Web document revisions:
-- Opening Marker --
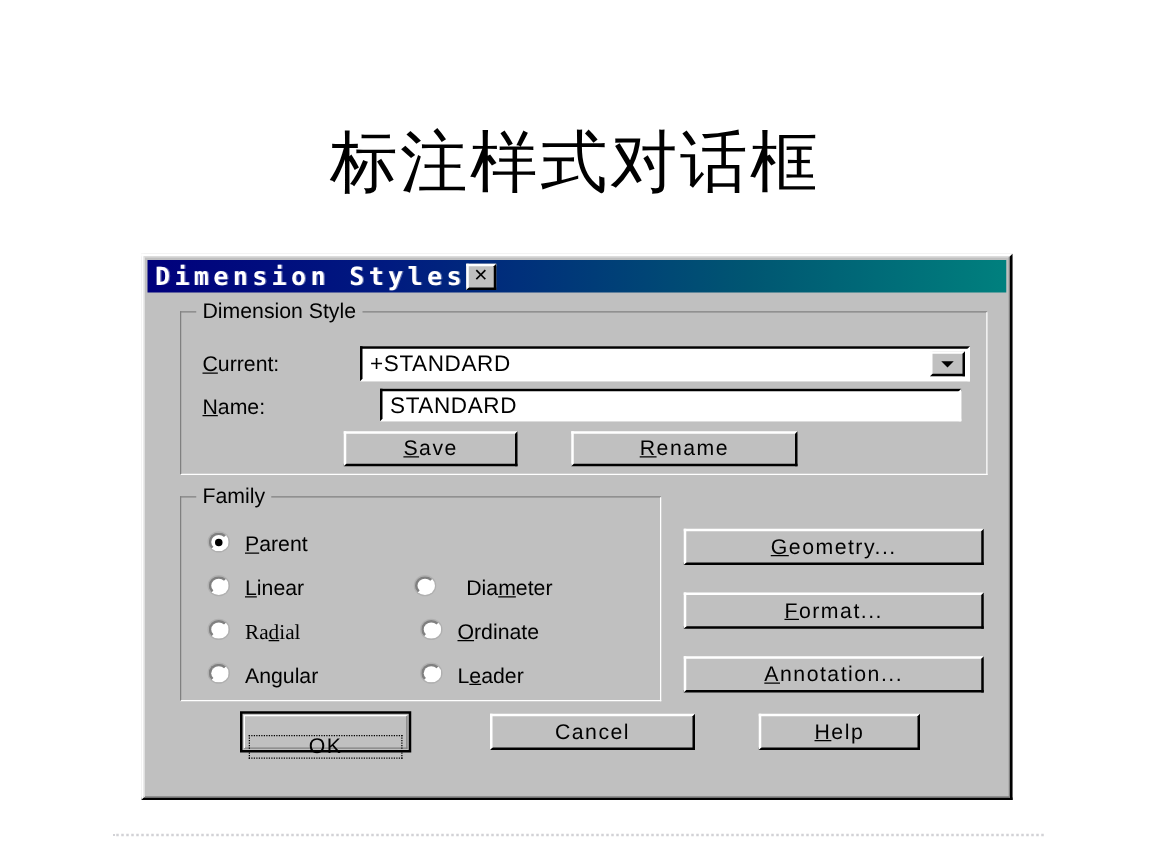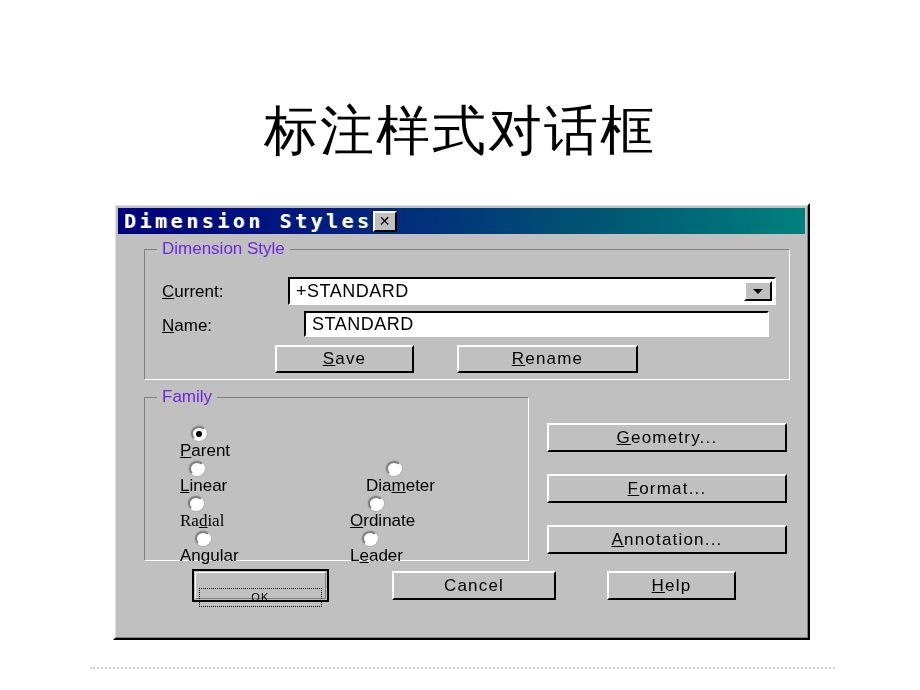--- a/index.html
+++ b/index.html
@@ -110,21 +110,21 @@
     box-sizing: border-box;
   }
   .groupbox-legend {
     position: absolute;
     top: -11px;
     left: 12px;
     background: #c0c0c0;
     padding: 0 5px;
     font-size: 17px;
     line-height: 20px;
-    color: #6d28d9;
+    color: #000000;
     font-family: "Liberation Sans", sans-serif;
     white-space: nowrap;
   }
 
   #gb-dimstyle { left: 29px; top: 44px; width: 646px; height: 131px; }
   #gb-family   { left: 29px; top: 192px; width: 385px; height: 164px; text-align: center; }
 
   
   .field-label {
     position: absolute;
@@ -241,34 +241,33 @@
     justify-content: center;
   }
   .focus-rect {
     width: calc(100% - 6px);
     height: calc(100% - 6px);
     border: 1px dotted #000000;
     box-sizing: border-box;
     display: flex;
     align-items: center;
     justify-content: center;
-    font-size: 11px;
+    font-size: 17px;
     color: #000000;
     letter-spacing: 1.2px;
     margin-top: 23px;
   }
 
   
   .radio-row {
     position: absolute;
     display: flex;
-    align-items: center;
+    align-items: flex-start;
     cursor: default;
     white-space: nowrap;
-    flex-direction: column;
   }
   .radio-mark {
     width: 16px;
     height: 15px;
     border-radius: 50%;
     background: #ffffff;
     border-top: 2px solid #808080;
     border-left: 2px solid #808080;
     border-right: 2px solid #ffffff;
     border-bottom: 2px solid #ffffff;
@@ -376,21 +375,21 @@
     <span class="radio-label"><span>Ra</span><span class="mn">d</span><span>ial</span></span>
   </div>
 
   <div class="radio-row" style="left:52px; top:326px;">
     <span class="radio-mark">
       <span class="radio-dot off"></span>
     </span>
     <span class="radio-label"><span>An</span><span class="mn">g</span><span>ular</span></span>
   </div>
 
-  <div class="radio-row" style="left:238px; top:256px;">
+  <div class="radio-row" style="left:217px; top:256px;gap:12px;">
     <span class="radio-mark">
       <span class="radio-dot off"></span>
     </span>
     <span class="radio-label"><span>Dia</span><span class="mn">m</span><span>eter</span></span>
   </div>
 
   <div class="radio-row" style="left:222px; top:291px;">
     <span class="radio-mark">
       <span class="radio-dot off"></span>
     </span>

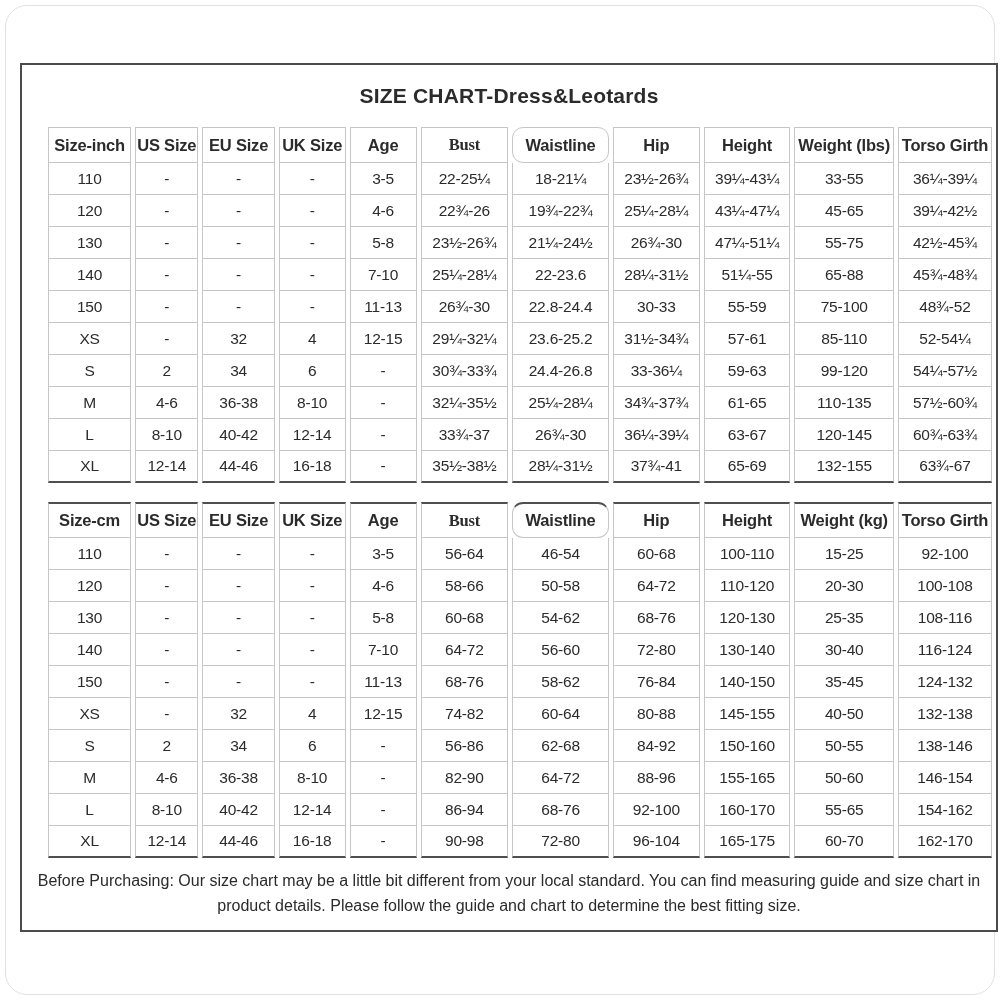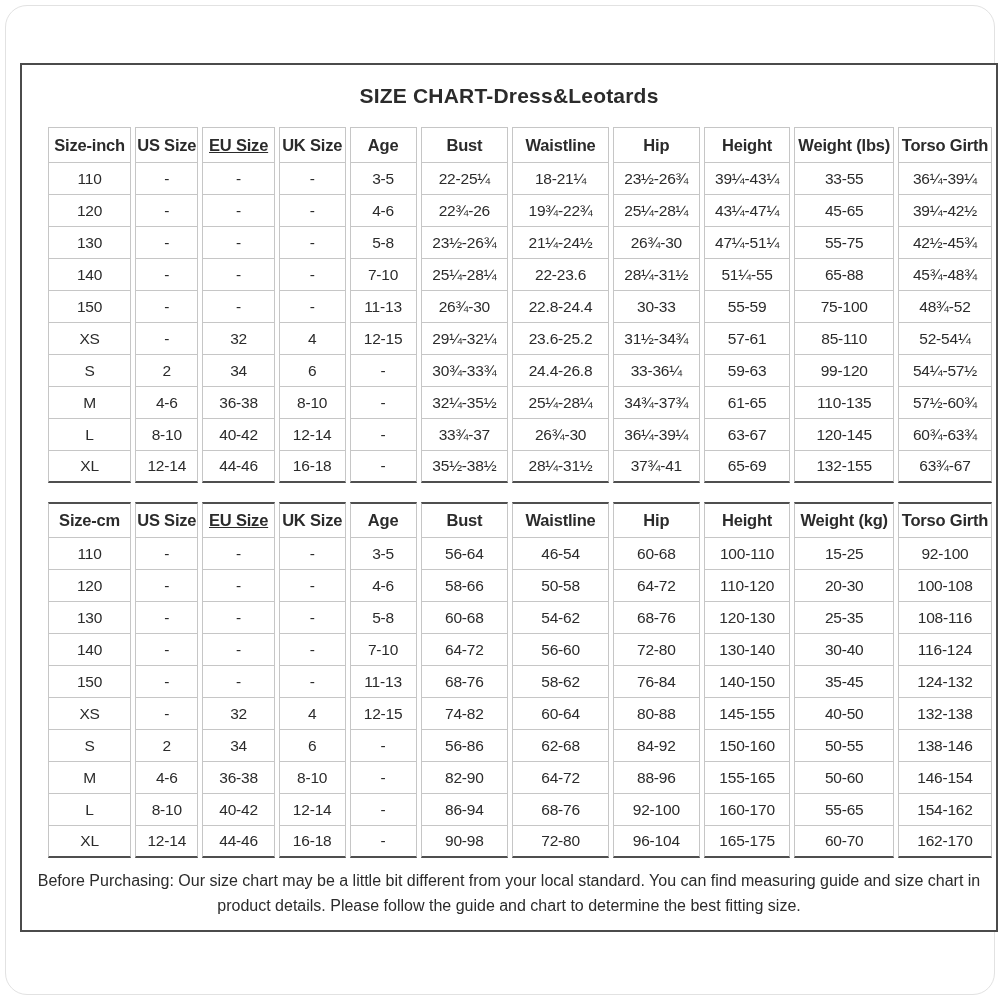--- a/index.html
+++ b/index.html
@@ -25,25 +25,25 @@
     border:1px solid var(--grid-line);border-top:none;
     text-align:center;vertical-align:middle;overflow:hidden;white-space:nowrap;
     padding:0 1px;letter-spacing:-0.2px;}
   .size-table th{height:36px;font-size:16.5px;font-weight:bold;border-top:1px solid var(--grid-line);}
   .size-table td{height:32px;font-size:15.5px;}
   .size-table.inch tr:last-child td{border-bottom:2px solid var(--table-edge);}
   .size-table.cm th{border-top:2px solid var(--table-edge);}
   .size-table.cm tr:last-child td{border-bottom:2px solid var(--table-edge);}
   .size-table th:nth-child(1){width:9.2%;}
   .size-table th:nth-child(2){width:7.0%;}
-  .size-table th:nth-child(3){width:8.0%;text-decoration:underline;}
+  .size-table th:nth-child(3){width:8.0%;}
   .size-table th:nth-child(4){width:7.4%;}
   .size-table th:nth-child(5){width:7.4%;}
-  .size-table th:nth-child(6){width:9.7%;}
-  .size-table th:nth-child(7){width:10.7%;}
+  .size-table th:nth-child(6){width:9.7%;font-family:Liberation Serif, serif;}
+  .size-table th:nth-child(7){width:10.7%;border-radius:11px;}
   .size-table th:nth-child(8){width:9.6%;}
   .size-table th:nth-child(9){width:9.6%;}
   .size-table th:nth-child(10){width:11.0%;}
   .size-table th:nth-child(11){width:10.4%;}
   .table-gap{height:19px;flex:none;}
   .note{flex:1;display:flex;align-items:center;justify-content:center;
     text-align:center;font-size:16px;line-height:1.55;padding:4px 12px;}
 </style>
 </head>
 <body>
-- Closing Marker --
* _WHAT IS EXPECTED_: The output has to match the data above line for line, except that pictures are dropped.

* _REPLY_:
--- a/index.html
+++ b/index.html
@@ -110,21 +110,21 @@
     box-sizing: border-box;
   }
   .groupbox-legend {
     position: absolute;
     top: -11px;
     left: 12px;
     background: #c0c0c0;
     padding: 0 5px;
     font-size: 17px;
     line-height: 20px;
-    color: #6d28d9;
+    color: #000000;
     font-family: "Liberation Sans", sans-serif;
     white-space: nowrap;
   }
 
   #gb-dimstyle { left: 29px; top: 44px; width: 646px; height: 131px; }
   #gb-family   { left: 29px; top: 192px; width: 385px; height: 164px; text-align: center; }
 
   
   .field-label {
     position: absolute;
@@ -241,34 +241,33 @@
     justify-content: center;
   }
   .focus-rect {
     width: calc(100% - 6px);
     height: calc(100% - 6px);
     border: 1px dotted #000000;
     box-sizing: border-box;
     display: flex;
     align-items: center;
     justify-content: center;
-    font-size: 11px;
+    font-size: 17px;
     color: #000000;
     letter-spacing: 1.2px;
     margin-top: 23px;
   }
 
   
   .radio-row {
     position: absolute;
     display: flex;
-    align-items: center;
+    align-items: flex-start;
     cursor: default;
     white-space: nowrap;
-    flex-direction: column;
   }
   .radio-mark {
     width: 16px;
     height: 15px;
     border-radius: 50%;
     background: #ffffff;
     border-top: 2px solid #808080;
     border-left: 2px solid #808080;
     border-right: 2px solid #ffffff;
     border-bottom: 2px solid #ffffff;
@@ -376,21 +375,21 @@
     <span class="radio-label"><span>Ra</span><span class="mn">d</span><span>ial</span></span>
   </div>
 
   <div class="radio-row" style="left:52px; top:326px;">
     <span class="radio-mark">
       <span class="radio-dot off"></span>
     </span>
     <span class="radio-label"><span>An</span><span class="mn">g</span><span>ular</span></span>
   </div>
 
-  <div class="radio-row" style="left:238px; top:256px;">
+  <div class="radio-row" style="left:217px; top:256px;gap:12px;">
     <span class="radio-mark">
       <span class="radio-dot off"></span>
     </span>
     <span class="radio-label"><span>Dia</span><span class="mn">m</span><span>eter</span></span>
   </div>
 
   <div class="radio-row" style="left:222px; top:291px;">
     <span class="radio-mark">
       <span class="radio-dot off"></span>
     </span>

--- a/index.html
+++ b/index.html
@@ -25,25 +25,25 @@
     border:1px solid var(--grid-line);border-top:none;
     text-align:center;vertical-align:middle;overflow:hidden;white-space:nowrap;
     padding:0 1px;letter-spacing:-0.2px;}
   .size-table th{height:36px;font-size:16.5px;font-weight:bold;border-top:1px solid var(--grid-line);}
   .size-table td{height:32px;font-size:15.5px;}
   .size-table.inch tr:last-child td{border-bottom:2px solid var(--table-edge);}
   .size-table.cm th{border-top:2px solid var(--table-edge);}
   .size-table.cm tr:last-child td{border-bottom:2px solid var(--table-edge);}
   .size-table th:nth-child(1){width:9.2%;}
   .size-table th:nth-child(2){width:7.0%;}
-  .size-table th:nth-child(3){width:8.0%;text-decoration:underline;}
+  .size-table th:nth-child(3){width:8.0%;}
   .size-table th:nth-child(4){width:7.4%;}
   .size-table th:nth-child(5){width:7.4%;}
-  .size-table th:nth-child(6){width:9.7%;}
-  .size-table th:nth-child(7){width:10.7%;}
+  .size-table th:nth-child(6){width:9.7%;font-family:Liberation Serif, serif;}
+  .size-table th:nth-child(7){width:10.7%;border-radius:11px;}
   .size-table th:nth-child(8){width:9.6%;}
   .size-table th:nth-child(9){width:9.6%;}
   .size-table th:nth-child(10){width:11.0%;}
   .size-table th:nth-child(11){width:10.4%;}
   .table-gap{height:19px;flex:none;}
   .note{flex:1;display:flex;align-items:center;justify-content:center;
     text-align:center;font-size:16px;line-height:1.55;padding:4px 12px;}
 </style>
 </head>
 <body>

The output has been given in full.